* _Problem_:
Copy all the records word for word, apart from any pictures.

Scene image comparisons
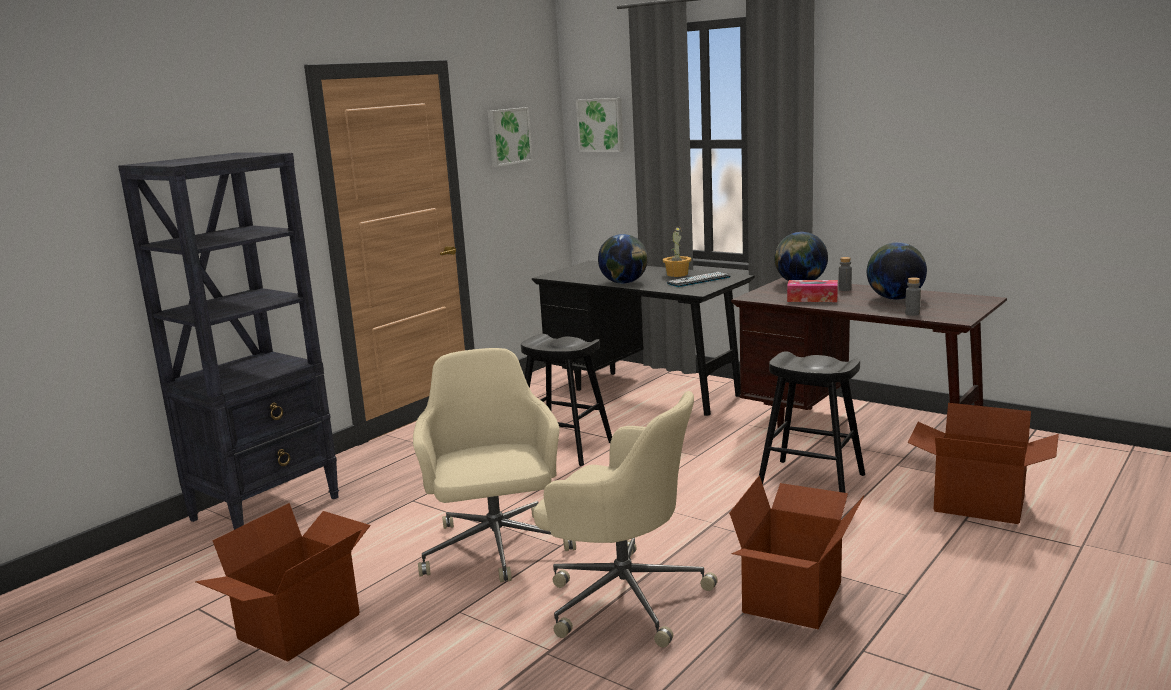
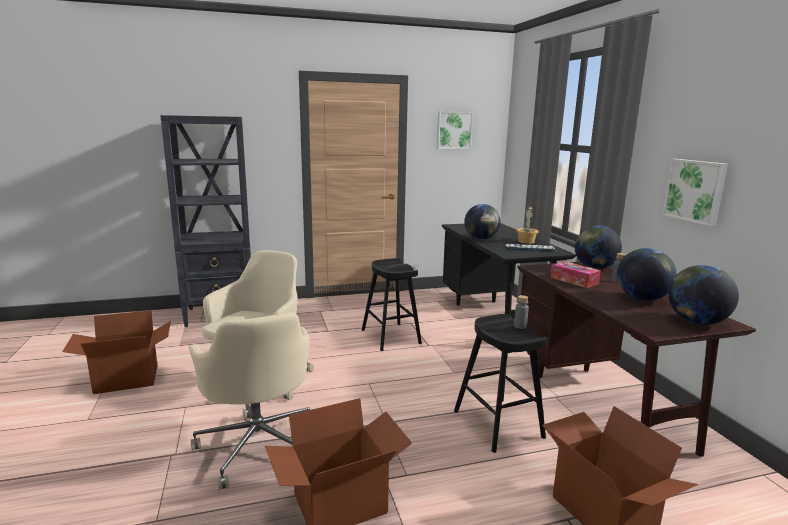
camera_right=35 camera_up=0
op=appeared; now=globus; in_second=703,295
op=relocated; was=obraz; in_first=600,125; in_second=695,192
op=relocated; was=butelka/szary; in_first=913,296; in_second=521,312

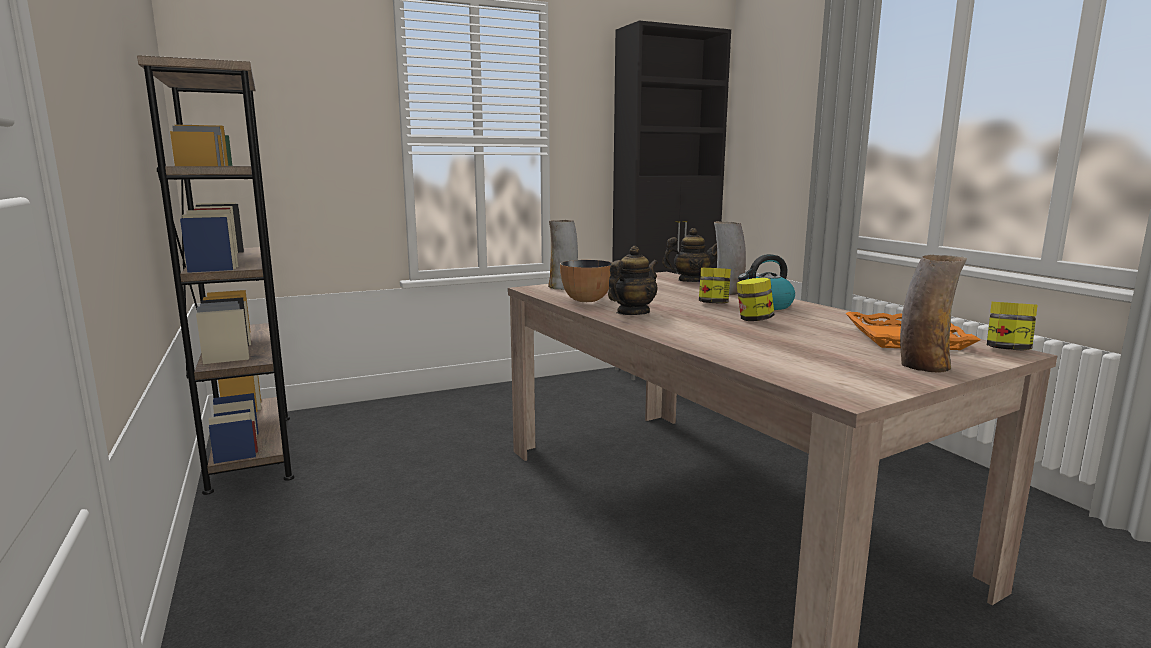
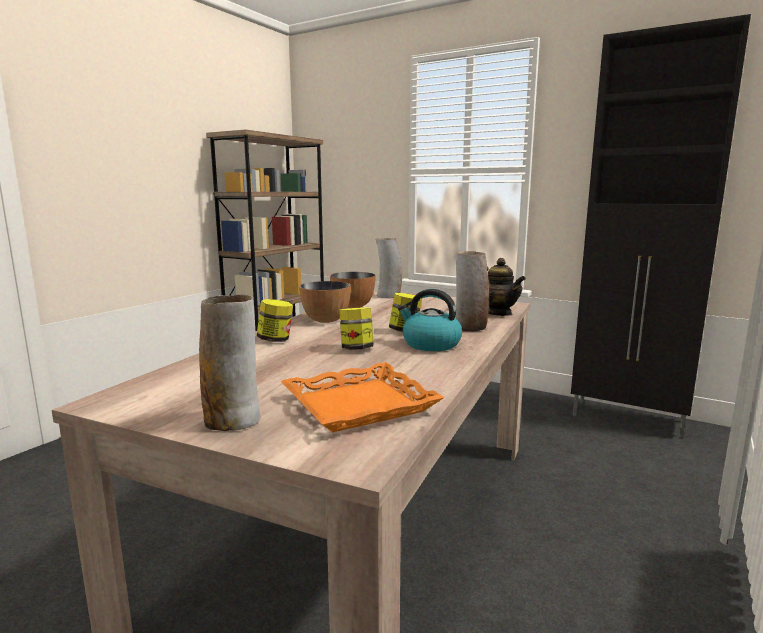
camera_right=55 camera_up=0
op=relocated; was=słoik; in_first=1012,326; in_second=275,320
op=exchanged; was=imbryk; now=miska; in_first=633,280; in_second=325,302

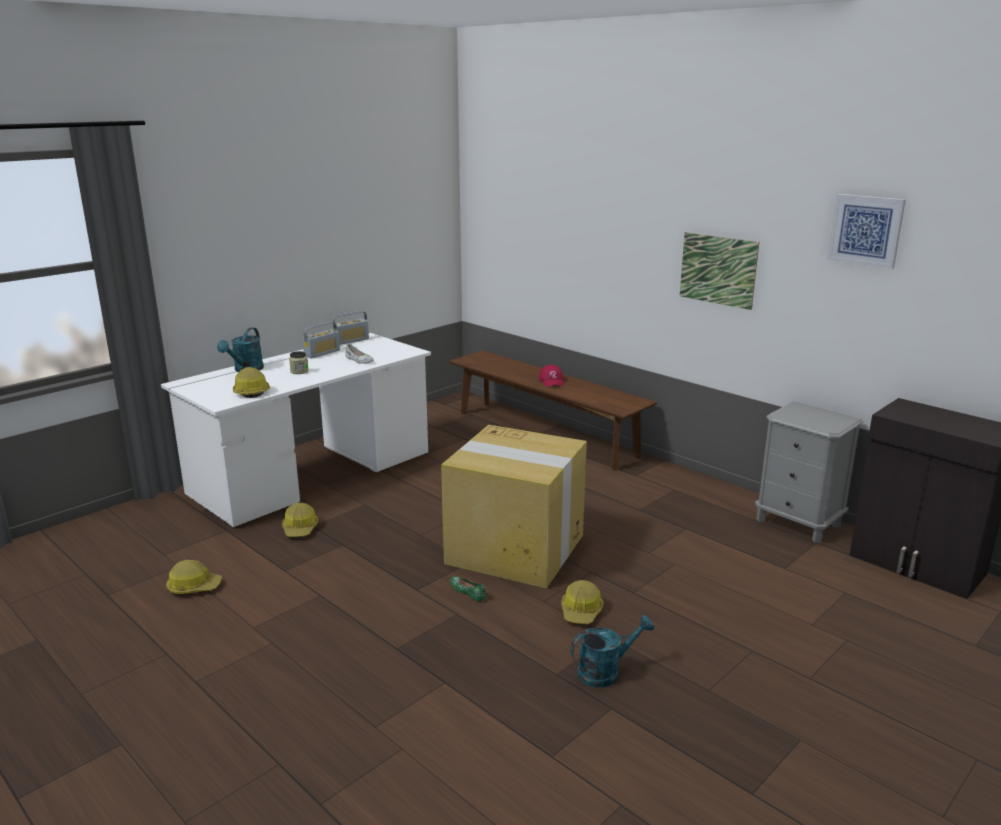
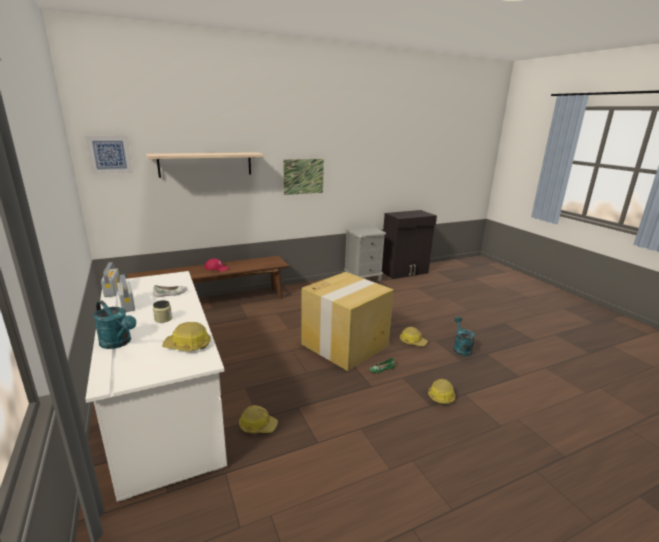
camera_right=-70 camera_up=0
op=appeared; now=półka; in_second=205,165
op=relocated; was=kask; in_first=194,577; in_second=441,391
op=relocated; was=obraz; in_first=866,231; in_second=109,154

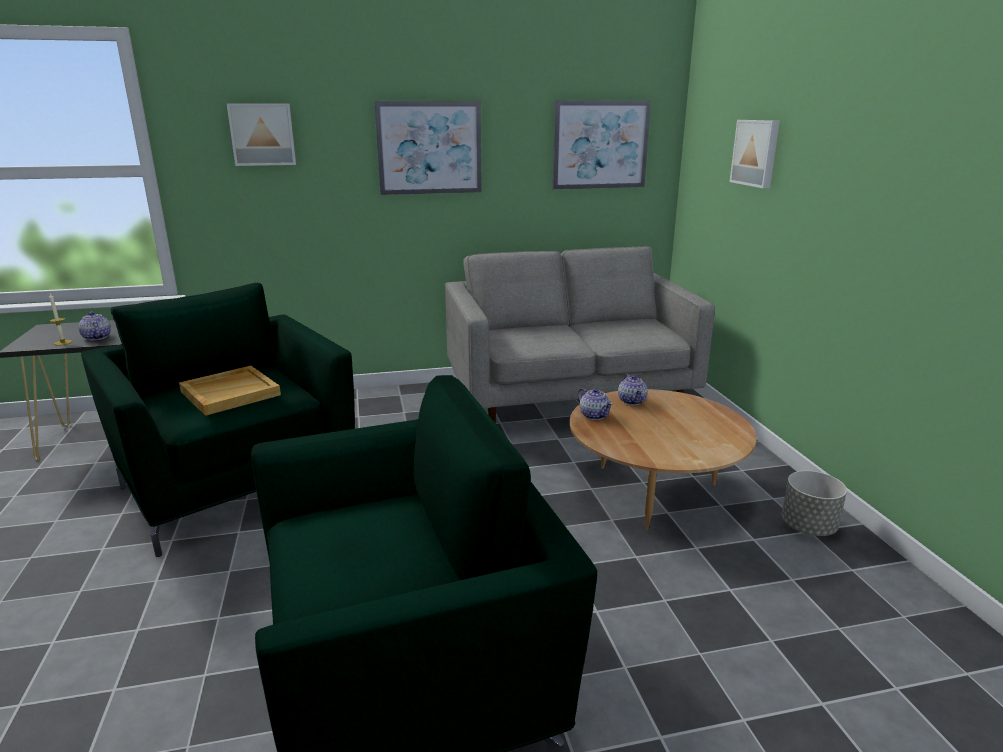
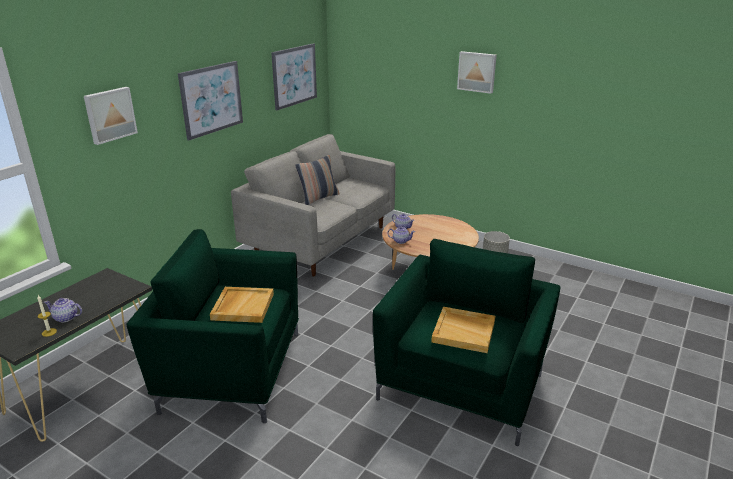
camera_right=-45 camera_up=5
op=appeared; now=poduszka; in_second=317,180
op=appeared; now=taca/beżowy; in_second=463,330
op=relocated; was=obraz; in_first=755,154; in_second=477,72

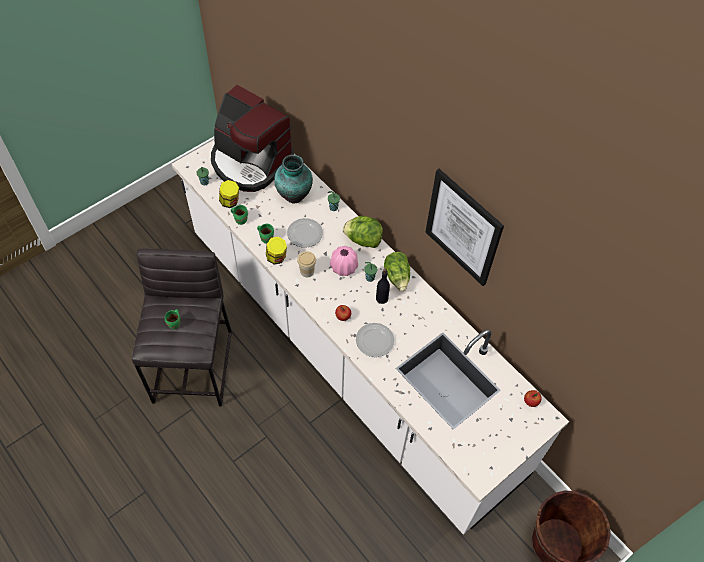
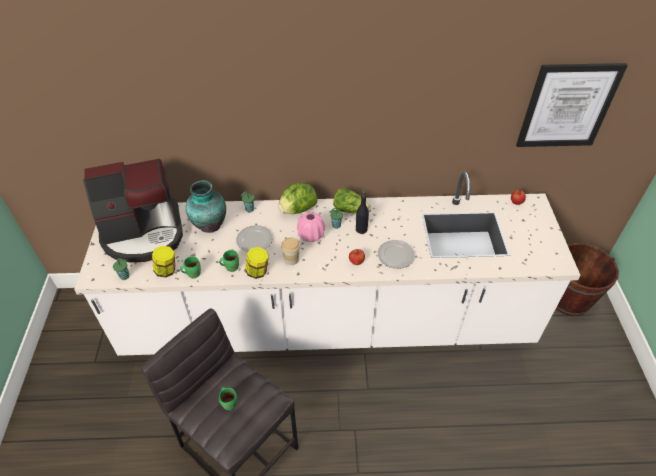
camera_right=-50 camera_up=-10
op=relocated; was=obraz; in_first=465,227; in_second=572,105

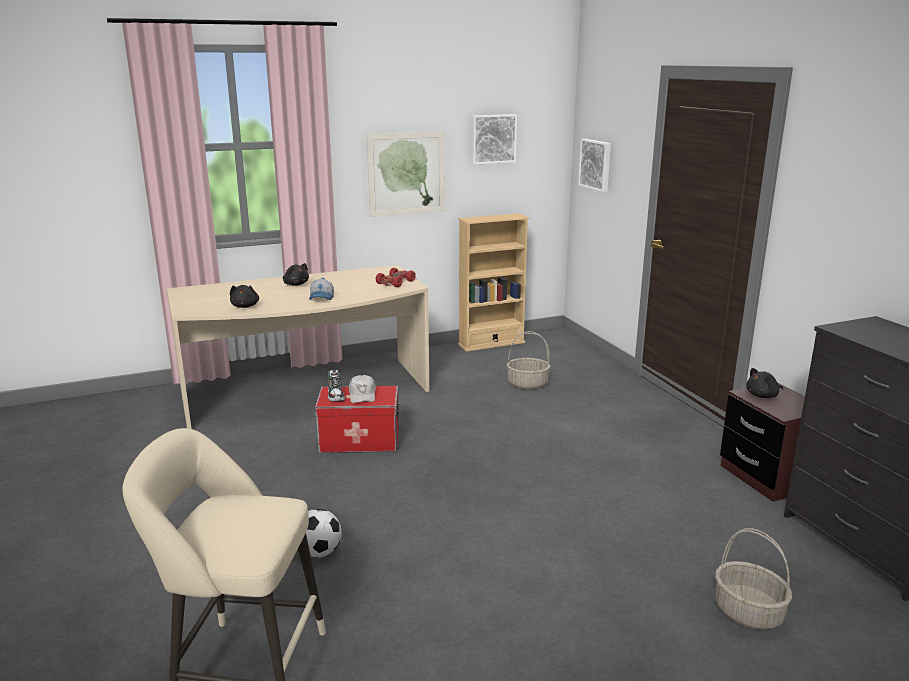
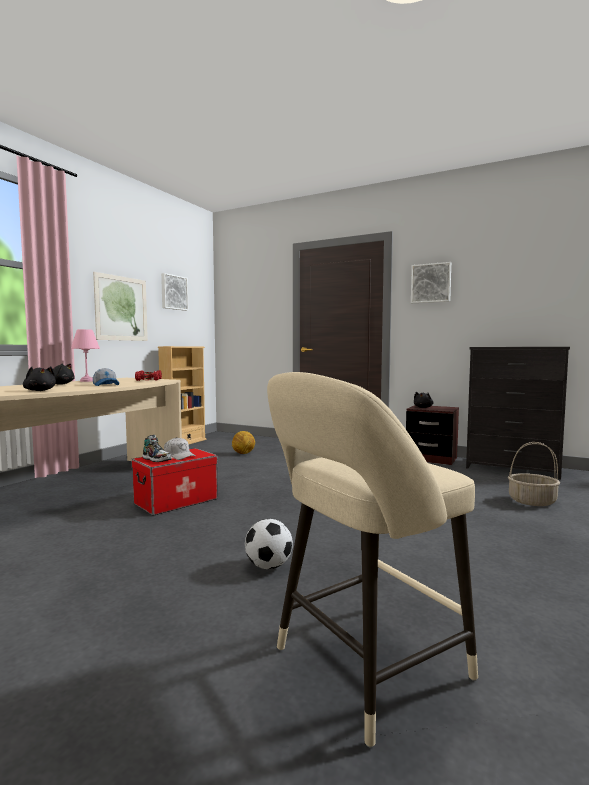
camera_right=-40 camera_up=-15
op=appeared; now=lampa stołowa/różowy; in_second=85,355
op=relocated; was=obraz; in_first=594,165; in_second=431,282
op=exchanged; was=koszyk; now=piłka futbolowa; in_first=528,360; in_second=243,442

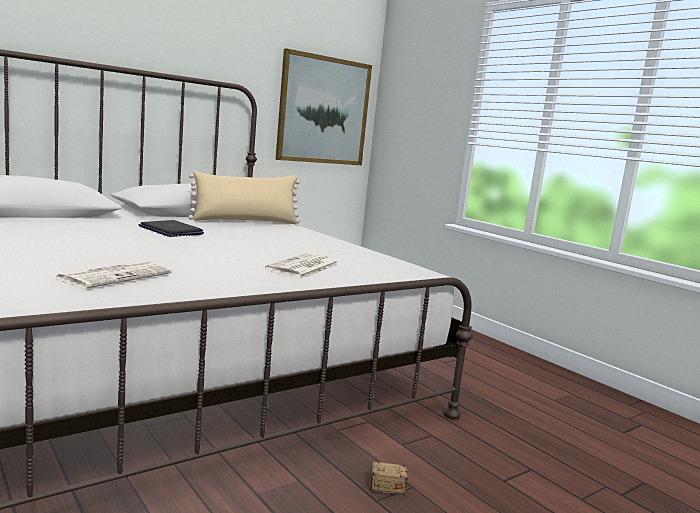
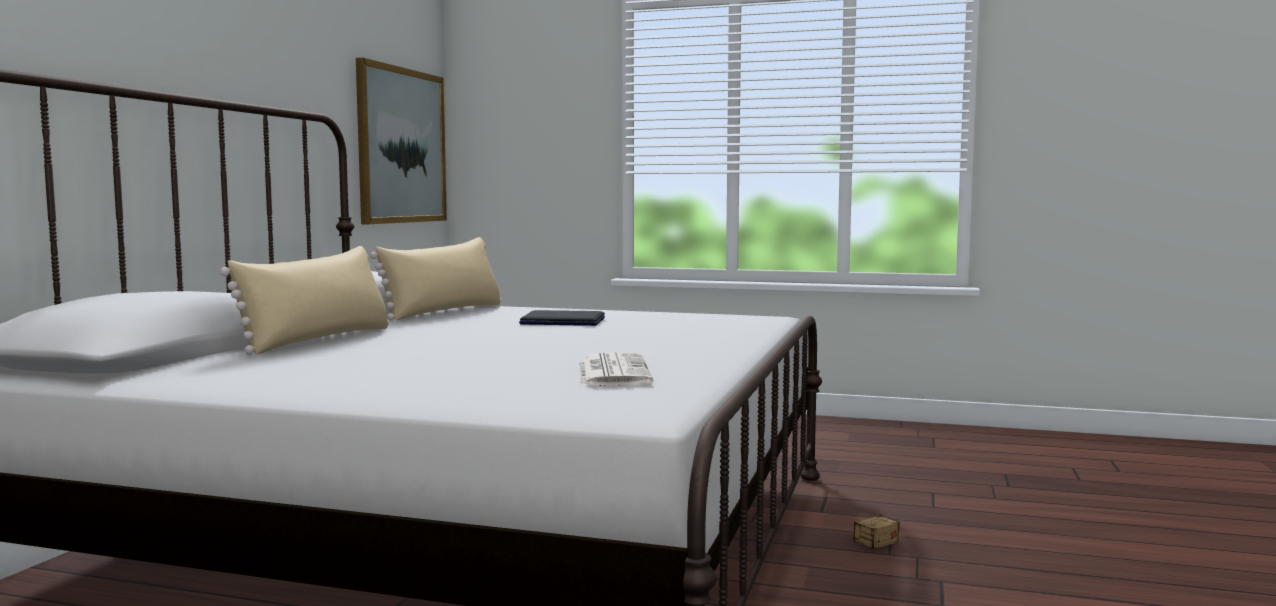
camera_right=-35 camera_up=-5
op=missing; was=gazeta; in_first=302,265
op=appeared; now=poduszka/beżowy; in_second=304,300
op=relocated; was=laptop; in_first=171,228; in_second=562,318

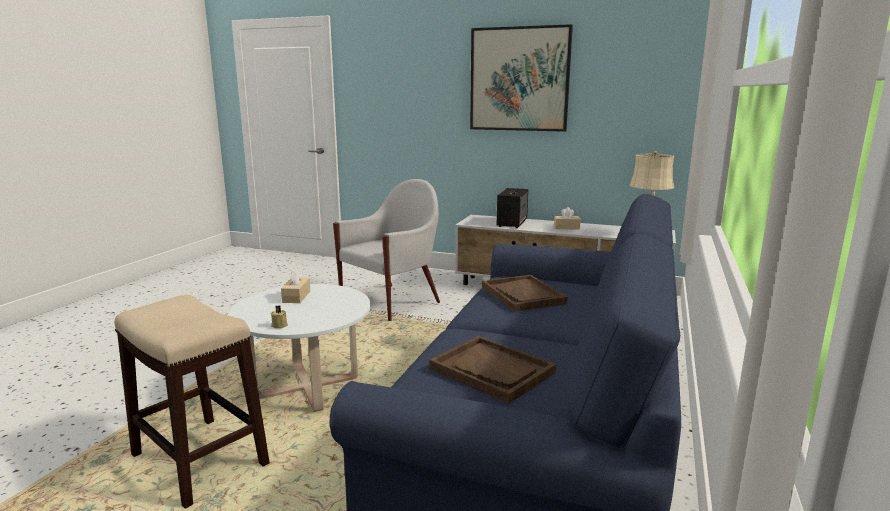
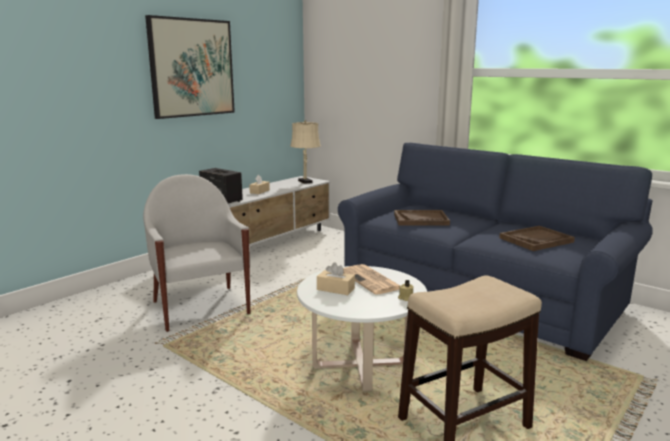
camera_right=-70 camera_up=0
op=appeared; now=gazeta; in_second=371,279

* _Result of this exercise_:
camera_right=35 camera_up=0
op=appeared; now=globus; in_second=703,295
op=relocated; was=obraz; in_first=600,125; in_second=695,192
op=relocated; was=butelka/szary; in_first=913,296; in_second=521,312

camera_right=55 camera_up=0
op=relocated; was=słoik; in_first=1012,326; in_second=275,320
op=exchanged; was=imbryk; now=miska; in_first=633,280; in_second=325,302

camera_right=-70 camera_up=0
op=appeared; now=półka; in_second=205,165
op=relocated; was=kask; in_first=194,577; in_second=441,391
op=relocated; was=obraz; in_first=866,231; in_second=109,154

camera_right=-45 camera_up=5
op=appeared; now=poduszka; in_second=317,180
op=appeared; now=taca/beżowy; in_second=463,330
op=relocated; was=obraz; in_first=755,154; in_second=477,72

camera_right=-50 camera_up=-10
op=relocated; was=obraz; in_first=465,227; in_second=572,105

camera_right=-40 camera_up=-15
op=appeared; now=lampa stołowa/różowy; in_second=85,355
op=relocated; was=obraz; in_first=594,165; in_second=431,282
op=exchanged; was=koszyk; now=piłka futbolowa; in_first=528,360; in_second=243,442

camera_right=-35 camera_up=-5
op=missing; was=gazeta; in_first=302,265
op=appeared; now=poduszka/beżowy; in_second=304,300
op=relocated; was=laptop; in_first=171,228; in_second=562,318

camera_right=-70 camera_up=0
op=appeared; now=gazeta; in_second=371,279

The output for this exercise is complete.